-- SOURCE DATA follows --

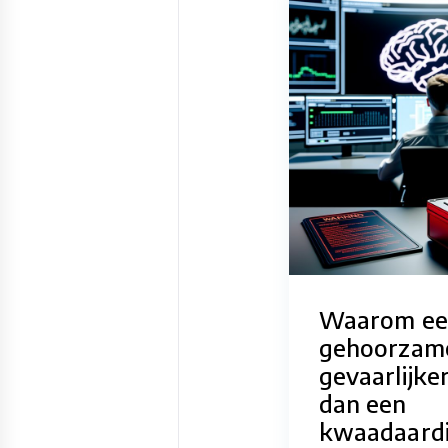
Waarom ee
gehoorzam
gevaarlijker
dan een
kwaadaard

-- SOURCE DATA concluded --
-- SOURCE DATA follows --

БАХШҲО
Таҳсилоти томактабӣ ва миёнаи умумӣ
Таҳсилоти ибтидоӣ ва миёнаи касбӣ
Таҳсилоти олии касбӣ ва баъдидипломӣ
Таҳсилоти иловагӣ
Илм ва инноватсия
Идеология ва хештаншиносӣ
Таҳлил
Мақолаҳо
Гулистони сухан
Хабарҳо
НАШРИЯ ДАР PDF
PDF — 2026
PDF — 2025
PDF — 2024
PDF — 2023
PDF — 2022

-- SOURCE DATA concluded --
-- SOURCE DATA follows --

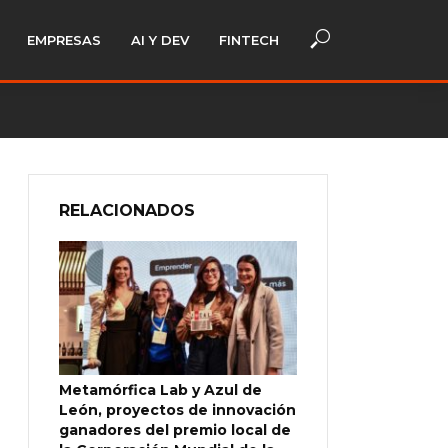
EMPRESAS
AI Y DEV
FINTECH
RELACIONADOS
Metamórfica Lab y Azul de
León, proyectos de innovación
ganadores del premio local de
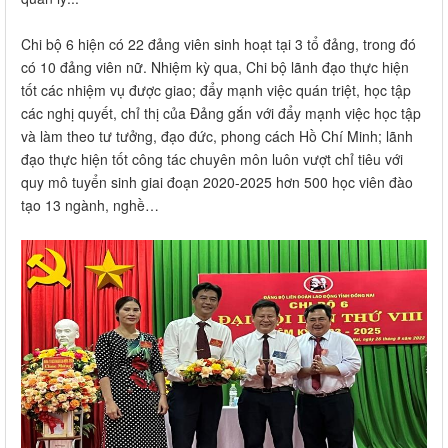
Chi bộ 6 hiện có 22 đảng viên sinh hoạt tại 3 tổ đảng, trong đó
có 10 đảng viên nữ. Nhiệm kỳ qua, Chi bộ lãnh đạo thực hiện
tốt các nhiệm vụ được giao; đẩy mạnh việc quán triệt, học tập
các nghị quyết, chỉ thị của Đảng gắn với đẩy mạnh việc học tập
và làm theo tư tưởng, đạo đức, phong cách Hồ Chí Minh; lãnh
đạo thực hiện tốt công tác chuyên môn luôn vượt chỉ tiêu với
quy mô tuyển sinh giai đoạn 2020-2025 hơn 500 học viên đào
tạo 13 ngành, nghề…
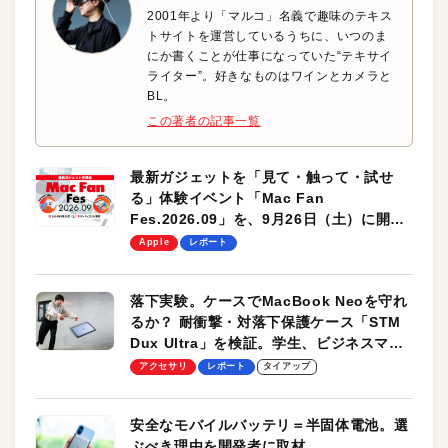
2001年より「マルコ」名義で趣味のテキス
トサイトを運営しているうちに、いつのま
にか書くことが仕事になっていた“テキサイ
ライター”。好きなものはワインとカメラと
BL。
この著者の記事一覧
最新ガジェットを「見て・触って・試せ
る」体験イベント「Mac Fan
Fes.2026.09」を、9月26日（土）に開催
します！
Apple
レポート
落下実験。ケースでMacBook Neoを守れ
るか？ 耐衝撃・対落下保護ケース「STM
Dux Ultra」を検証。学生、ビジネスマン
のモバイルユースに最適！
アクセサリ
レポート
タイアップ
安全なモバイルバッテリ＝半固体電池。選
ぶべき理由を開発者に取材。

-- SOURCE DATA concluded --

> _AIM OF THE TASK_:
Please return only the lines above, starting at the line that has "のモバイルユースに最適！" and ending at the line that has "ぶべき理由を開発者に取材。", keeping both and leaving each one unchanged.

> _REPLY TO THE EXERCISE_:
のモバイルユースに最適！
アクセサリ
レポート
タイアップ
安全なモバイルバッテリ＝半固体電池。選
ぶべき理由を開発者に取材。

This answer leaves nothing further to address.